About this exercise: Below, find the line containing "Oliver Blackburn"; from there to the final line, print every line exactly and skip the pictures.

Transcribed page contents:

********

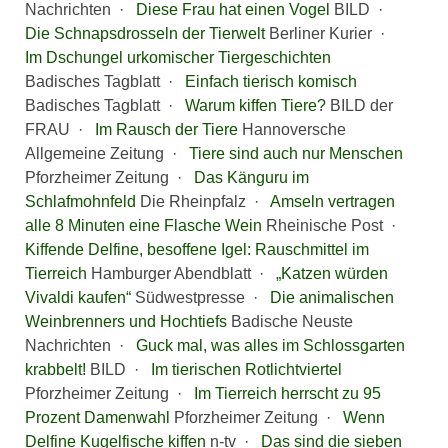
Nachrichten ·
Diese Frau hat einen Vogel
BILD ·
Die Schnapsdrosseln der Tierwelt
Berliner Kurier ·
Im Dschungel urkomischer Tiergeschichten
Badisches Tagblatt ·
Einfach tierisch komisch
Badisches Tagblatt ·
Warum kiffen Tiere?
BILD der
FRAU ·
Im Rausch der Tiere
Hannoversche
Allgemeine Zeitung ·
Tiere sind auch nur Menschen
Pforzheimer Zeitung ·
Das Känguru im
Schlafmohnfeld
Die Rheinpfalz ·
Amseln vertragen
alle 8 Minuten eine Flasche Wein
Rheinische Post ·
Kiffende Delfine, besoffene Igel: Rauschmittel im
Tierreich
Hamburger Abendblatt ·
„Katzen würden
Vivaldi kaufen“
Südwestpresse ·
Die animalischen
Weinbrenners und Hochtiefs
Badische Neuste
Nachrichten ·
Guck mal, was alles im Schlossgarten
krabbelt!
BILD ·
Im tierischen Rotlichtviertel
Pforzheimer Zeitung ·
Im Tierreich herrscht zu 95
Prozent Damenwahl
Pforzheimer Zeitung ·
Wenn
Delfine Kugelfische kiffen
n-tv ·
Das sind die sieben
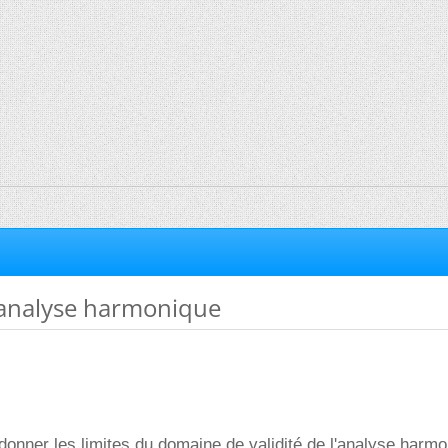
l'analyse harmonique
onner les limites du domaine de validité de l'analyse harmo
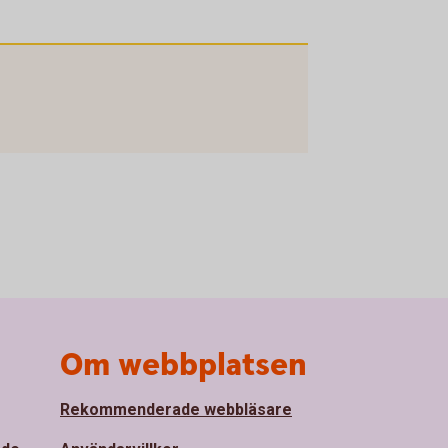
Om webbplatsen
Rekommenderade webbläsare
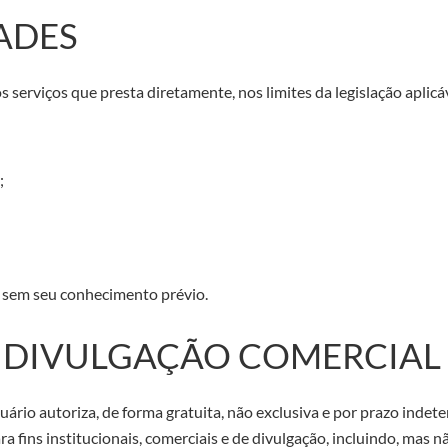
DADES
serviços que presta diretamente, nos limites da legislação aplicáv
;
s, sem seu conhecimento prévio.
E DIVULGAÇÃO COMERCIAL
suário autoriza, de forma gratuita, não exclusiva e por prazo inde
 fins institucionais, comerciais e de divulgação, incluindo, mas nã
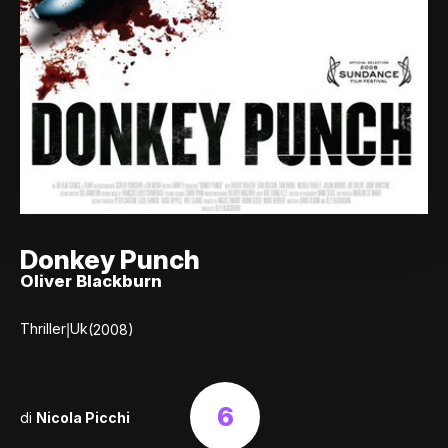
Donkey Punch
Oliver Blackburn
|
Thriller
Uk
(2008)
6
di
Nicola Picchi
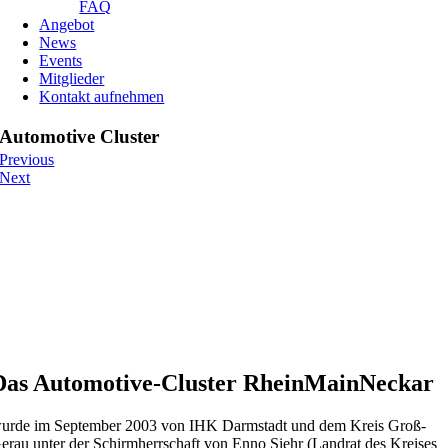
FAQ
Angebot
News
Events
Mitglieder
Kontakt aufnehmen
Automotive Cluster
Previous
Next
Das Automotive-Cluster RheinMainNeckar
urde im September 2003 von IHK Darmstadt und dem Kreis Groß-
erau unter der Schirmherrschaft von Enno Siehr (Landrat des Kreises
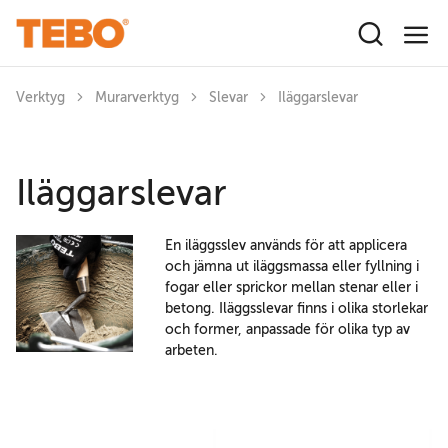
Hoppa till huvudinnehåll
Verktyg
Murarverktyg
Slevar
Iläggarslevar
Iläggarslevar
En iläggsslev används för att applicera
och jämna ut iläggsmassa eller fyllning i
fogar eller sprickor mellan stenar eller i
betong. Iläggsslevar finns i olika storlekar
och former, anpassade för olika typ av
arbeten.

********

Answer box:
Oliver Blackburn
|
Thriller
Uk
(2008)
6
di
Nicola Picchi
FAQ
Angebot
News
Events
Mitglieder
Kontakt aufnehmen
Automotive Cluster
Previous
Next
Das Automotive-Cluster RheinMainNeckar
urde im September 2003 von IHK Darmstadt und dem Kreis Groß-
erau unter der Schirmherrschaft von Enno Siehr (Landrat des Kreises
Hoppa till huvudinnehåll
Verktyg
Murarverktyg
Slevar
Iläggarslevar
Iläggarslevar
En iläggsslev används för att applicera
och jämna ut iläggsmassa eller fyllning i
fogar eller sprickor mellan stenar eller i
betong. Iläggsslevar finns i olika storlekar
och former, anpassade för olika typ av
arbeten.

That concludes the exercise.